Hace un año, después de un chequeo médico de rutina, me diagnosticaron un padecimiento en las articulaciones. Acudí al médico y me tranquilizó, nada grave y muy común en gente mayor a los 50 años. No indagué en Google, no escribí correos, sólo se lo comuniqué a mi hermana vía el teléfono celular. Y, sin embargo, comenzaron a aparecer en Facebook y en las páginas de los periódicos que consulto vía Internet, todos los remedios posibles. Un bombardeo de aparatos y medicamentos que aliviarían los síntomas en un par de semanas.

Miré mi celular. El micrófono. Y pensé: “me escucharon, no hay de otra”. ¿O qué tal si el hospital al que acudí distribuyó por ahí mi estado de salud? Ya antes, después de ver la serie Black mirror, tapé la cámara del monitor de mi computadora. Para que no me espíen, pensé con ingenuidad. No sirve de nada. Y eso lo constaté recientemente cuando busqué un producto en Internet y bastaron un par de horas de exploración comparando precios para un bombardeo insoportable de anuncios intermitentes que no cesan cada vez que leo las noticias en los portales periodísticos. Son los algoritmos, me dirán. El costo de la gratuidad. Pero hay más. Uno de los productos me llamó más la atención que los otros. Y no hice más que posar la mirada quizá más tiempo de lo debido en aquello porque ahora ese producto me invade mañana, tarde y noche en el monitor. Olvídense si se busca un hotel o un vuelo económico. El pago por la gratuidad es el látigo de la neuromercadotecnia electrónica y la llamada minería de datos (o recolección de datos personales) que son hoy, el nuevo capital.

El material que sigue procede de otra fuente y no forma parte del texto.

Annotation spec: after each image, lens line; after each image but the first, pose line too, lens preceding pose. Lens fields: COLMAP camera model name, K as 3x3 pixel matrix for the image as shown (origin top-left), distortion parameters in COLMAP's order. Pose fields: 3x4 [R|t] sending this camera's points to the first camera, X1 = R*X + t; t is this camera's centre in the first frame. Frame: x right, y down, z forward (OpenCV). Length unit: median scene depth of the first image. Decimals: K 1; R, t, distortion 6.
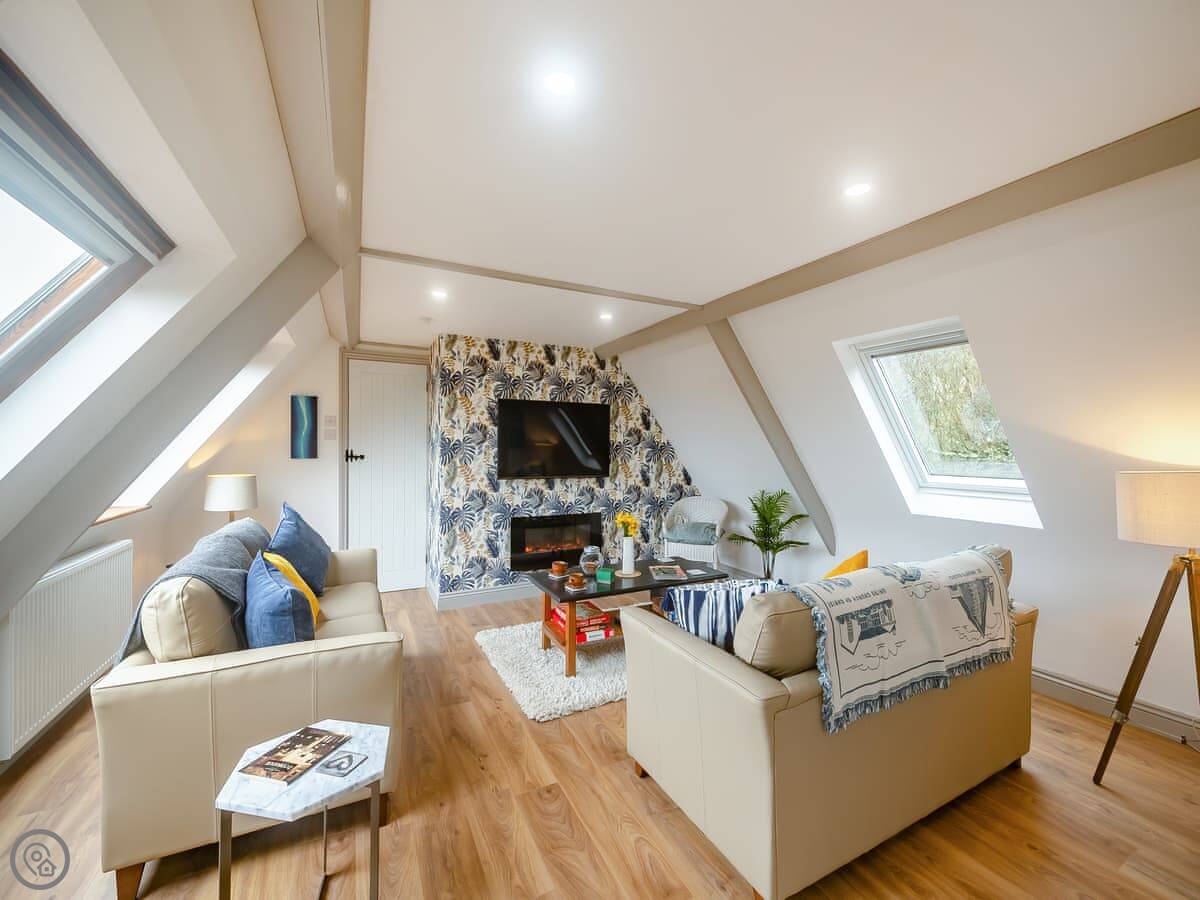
lens RADIAL K [[486.6, 0, 600.0], [0, 486.6, 450.0], [0, 0, 1]] dist [0.000460, -0.000306]
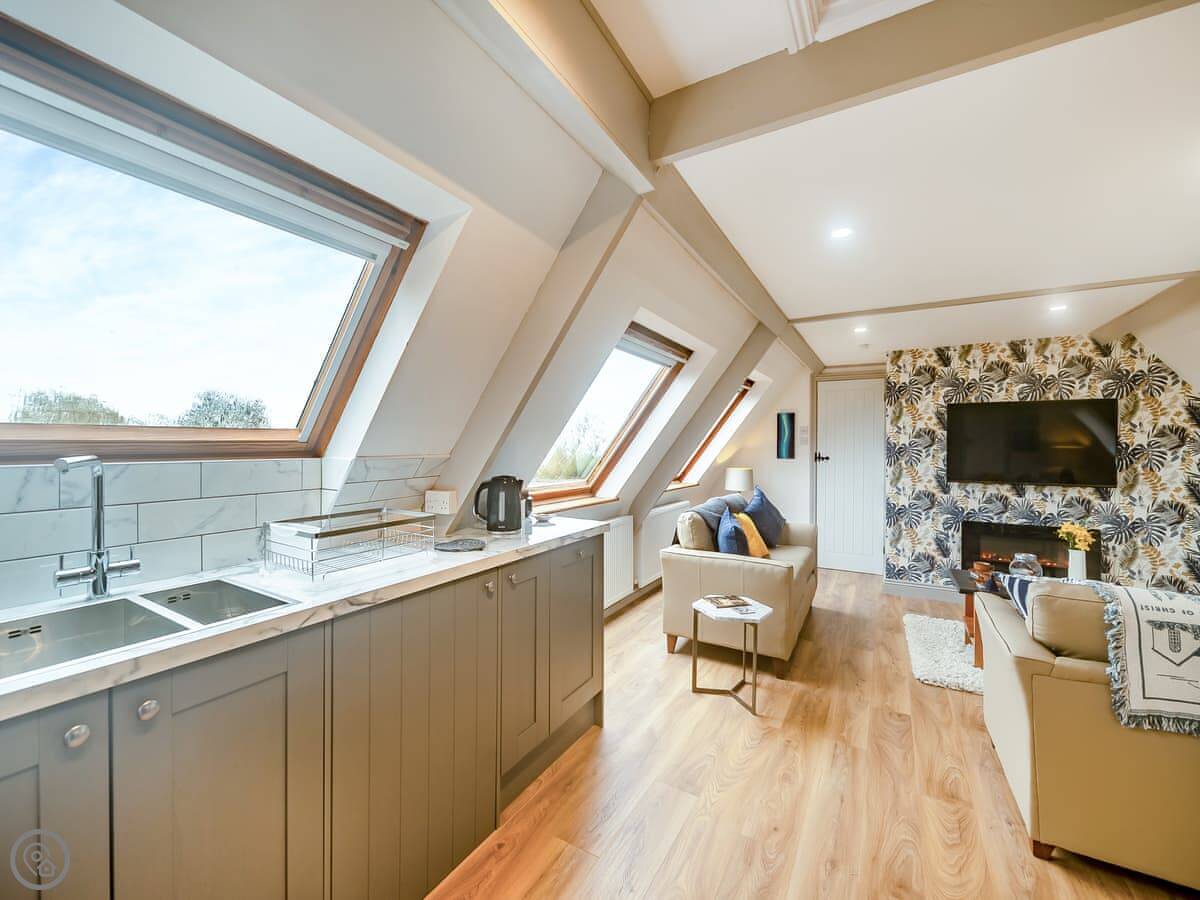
lens RADIAL K [[482.1, 0, 606.1], [0, 482.1, 450.3], [0, 0, 1]] dist [0.000377, -0.004717]
pose [[0.547285, 0.000896, -0.836946, 0.250461], [-0.007535, 0.999964, -0.003857, 0.002804], [0.836913, 0.008417, 0.547272, -0.167020]]
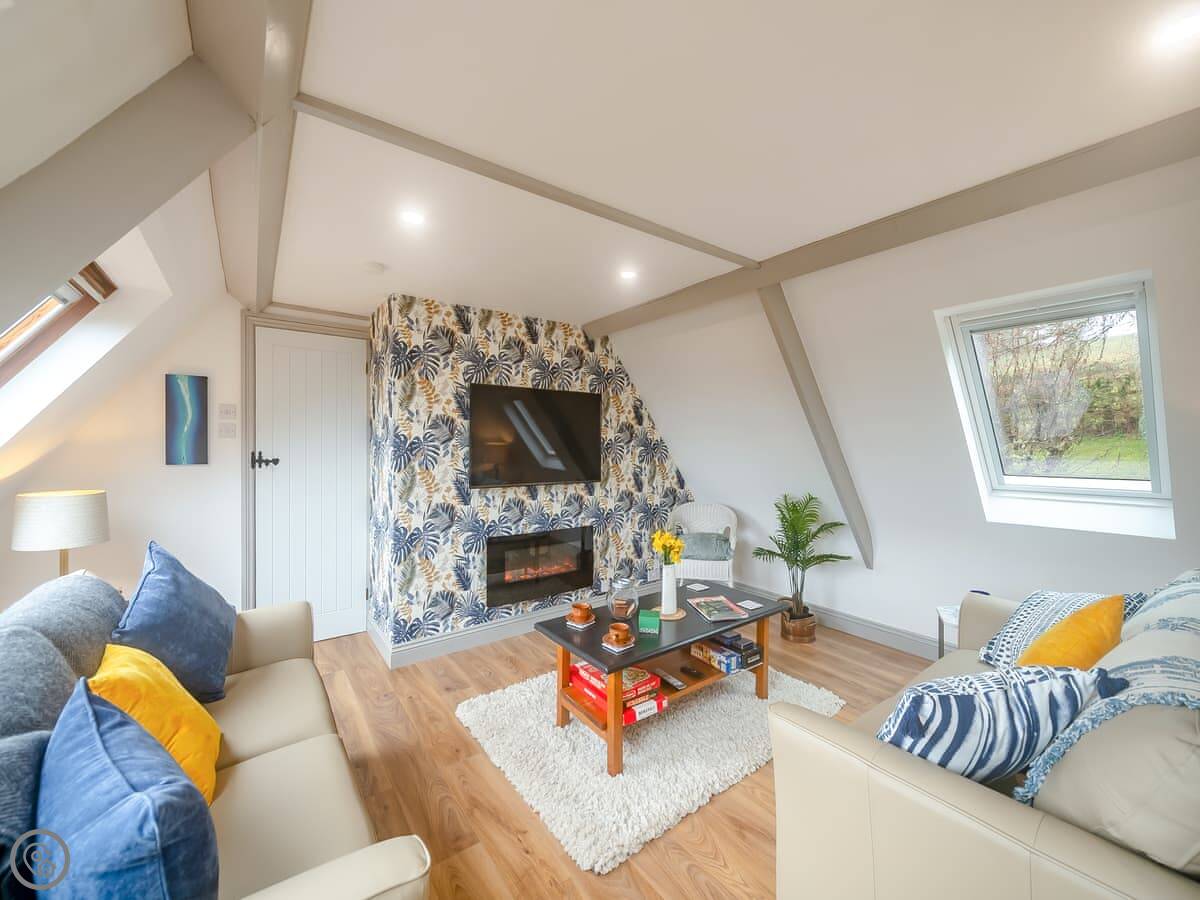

No pretendo convertir este espacio en un desahogo, pero dado que lo anterior es algo que nos sucede a millones en el mundo cotidianamente, me pregunto si esta invasión, ya no sólo a nuestros gustos personales (Spotify me sugiere cada semana qué escuchar después de monitorear la música que oigo por las mañanas mientras hago ejercicio), sino a la voz, la mirada, mis movimientos, mis viajes... el like, el retuit, o el comentario en Facebook. Cada día brotan más notificaciones no solicitadas en redes sociodigitales, más peticiones de firma, más correos basura y, sobre todo, más tiempo requerido. Si la clase política no concibe ciudadanos sino votantes, el ecosistema digital nos ha convertido en consumidores sin escapatoria en una red vertiginosa de demandas de atención.

Después de que el presidente López Obrador le pidió ayuda a Mark Zuckerberg, el mismísimo dueño de Facebook, para conectar al país, pensé que había que voltear hacia otro lado en busca de alternativas. Luego de ver que la secretaria de Cultura se enreda en busca de su vocación mientras decide qué hacer con el Fonca, la FILIJ o Los Pinos, planea un Museo del Maíz y la Cultura Alimentaria en Chapultepec, festeja la repatriación de exvotos… me pregunto: ¿Qué nuestra vida digital no es un tema de cultura?, ¿cuál será el papel de la Secretaría de Cultura en el programa “Internet para todos”?, ¿alguien se preocupa por defender el derecho a la privacidad de las comunicaciones ciudadanas?, ¿por la capacitación en el uso consciente y ético de las redes?

En la búsqueda, encuentro colectivos como Rancho Electrónico (ranchoelectronico.org) que, preocupados por la vigilancia, la neutralidad de la red, los emporios tecnológicos y la minería de datos, realizan talleres de software libre, edición digital, código básico, digitalización de obras de ficción, autodefensa digital, codificación de datos cualitativos…

“Desde nuestro espíritu hacker, con nuevas herramientas, que son el software libre, los medios libres, el arte, la cultura, el territorio y nuestro propio cuerpo libres, reforzaremos el paso, no para ir más rápido sino más juntas y juntos…”

Hay colectivos autónomos de jóvenes que mucho tienen que enseñarnos en el uso consciente de las redes y de Internet. Porque “cuando algo es gratis… el producto eres tú”, como advierte Rancho Electrónico. Y creo que su idea puede aplicarse también a la política.